[Stored data]
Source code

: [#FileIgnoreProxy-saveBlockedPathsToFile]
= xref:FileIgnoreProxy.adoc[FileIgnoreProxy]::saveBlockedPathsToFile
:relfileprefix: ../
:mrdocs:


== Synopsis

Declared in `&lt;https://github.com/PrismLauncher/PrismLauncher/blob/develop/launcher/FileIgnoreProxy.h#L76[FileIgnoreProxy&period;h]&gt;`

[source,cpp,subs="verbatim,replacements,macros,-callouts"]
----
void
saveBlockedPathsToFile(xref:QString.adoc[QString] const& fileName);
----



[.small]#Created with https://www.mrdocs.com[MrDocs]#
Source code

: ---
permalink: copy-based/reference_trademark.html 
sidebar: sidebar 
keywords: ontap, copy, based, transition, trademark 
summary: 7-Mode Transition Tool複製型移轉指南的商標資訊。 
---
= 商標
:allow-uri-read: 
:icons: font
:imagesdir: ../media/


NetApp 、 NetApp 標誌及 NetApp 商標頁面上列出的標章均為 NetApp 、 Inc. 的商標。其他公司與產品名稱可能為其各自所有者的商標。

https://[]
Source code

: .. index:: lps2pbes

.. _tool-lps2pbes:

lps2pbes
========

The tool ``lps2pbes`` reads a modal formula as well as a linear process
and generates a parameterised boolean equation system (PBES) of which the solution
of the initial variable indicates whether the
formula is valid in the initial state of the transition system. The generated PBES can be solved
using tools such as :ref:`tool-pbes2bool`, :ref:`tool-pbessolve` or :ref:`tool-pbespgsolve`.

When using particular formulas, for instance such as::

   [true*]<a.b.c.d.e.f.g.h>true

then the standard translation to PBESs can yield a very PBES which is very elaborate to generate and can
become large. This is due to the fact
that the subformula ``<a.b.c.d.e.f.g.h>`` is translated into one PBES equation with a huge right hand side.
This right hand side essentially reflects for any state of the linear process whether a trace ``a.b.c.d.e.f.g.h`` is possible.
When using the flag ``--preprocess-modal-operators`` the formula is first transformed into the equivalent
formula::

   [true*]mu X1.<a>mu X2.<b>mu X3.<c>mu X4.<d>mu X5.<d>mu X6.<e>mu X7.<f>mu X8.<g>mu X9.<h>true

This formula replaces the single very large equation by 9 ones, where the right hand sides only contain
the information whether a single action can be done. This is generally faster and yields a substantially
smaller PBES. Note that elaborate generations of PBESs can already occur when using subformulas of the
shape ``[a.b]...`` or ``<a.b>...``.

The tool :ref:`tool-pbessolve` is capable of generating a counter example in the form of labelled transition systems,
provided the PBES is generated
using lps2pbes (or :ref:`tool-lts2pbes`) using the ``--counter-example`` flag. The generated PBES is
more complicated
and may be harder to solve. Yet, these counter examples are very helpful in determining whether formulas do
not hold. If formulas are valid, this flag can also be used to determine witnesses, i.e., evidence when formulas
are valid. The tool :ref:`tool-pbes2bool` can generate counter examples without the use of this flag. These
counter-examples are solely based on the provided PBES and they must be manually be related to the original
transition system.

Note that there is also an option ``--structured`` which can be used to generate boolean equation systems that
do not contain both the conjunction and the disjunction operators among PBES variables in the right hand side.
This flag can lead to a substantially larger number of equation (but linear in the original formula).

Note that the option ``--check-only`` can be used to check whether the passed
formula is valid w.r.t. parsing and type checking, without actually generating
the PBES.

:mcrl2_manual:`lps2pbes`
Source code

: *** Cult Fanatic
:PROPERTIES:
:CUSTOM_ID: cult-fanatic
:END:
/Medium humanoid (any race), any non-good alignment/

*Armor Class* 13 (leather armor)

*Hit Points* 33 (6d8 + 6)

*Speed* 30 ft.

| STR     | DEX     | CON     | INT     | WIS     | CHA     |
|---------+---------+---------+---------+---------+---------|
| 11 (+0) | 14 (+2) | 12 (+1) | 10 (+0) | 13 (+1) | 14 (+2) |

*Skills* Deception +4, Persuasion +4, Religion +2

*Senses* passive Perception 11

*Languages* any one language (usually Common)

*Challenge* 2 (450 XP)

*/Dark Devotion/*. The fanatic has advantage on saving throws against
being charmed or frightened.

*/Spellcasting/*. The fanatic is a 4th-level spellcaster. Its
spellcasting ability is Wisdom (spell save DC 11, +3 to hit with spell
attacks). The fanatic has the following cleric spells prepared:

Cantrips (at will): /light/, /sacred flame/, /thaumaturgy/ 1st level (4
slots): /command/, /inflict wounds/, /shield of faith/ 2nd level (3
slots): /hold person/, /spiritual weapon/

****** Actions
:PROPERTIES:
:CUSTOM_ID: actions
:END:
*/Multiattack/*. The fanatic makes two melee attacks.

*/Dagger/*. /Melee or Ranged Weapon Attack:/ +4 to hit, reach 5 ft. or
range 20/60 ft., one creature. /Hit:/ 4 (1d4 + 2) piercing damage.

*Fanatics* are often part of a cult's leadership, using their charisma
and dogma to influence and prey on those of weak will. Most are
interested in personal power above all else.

- [Work required]
Every line above that includes the string "used" needs to be copied.

- [Answer to this exercise]
not hold. If formulas are valid, this flag can also be used to determine witnesses, i.e., evidence when formulas
Note that there is also an option ``--structured`` which can be used to generate boolean equation systems that
Note that the option ``--check-only`` can be used to check whether the passed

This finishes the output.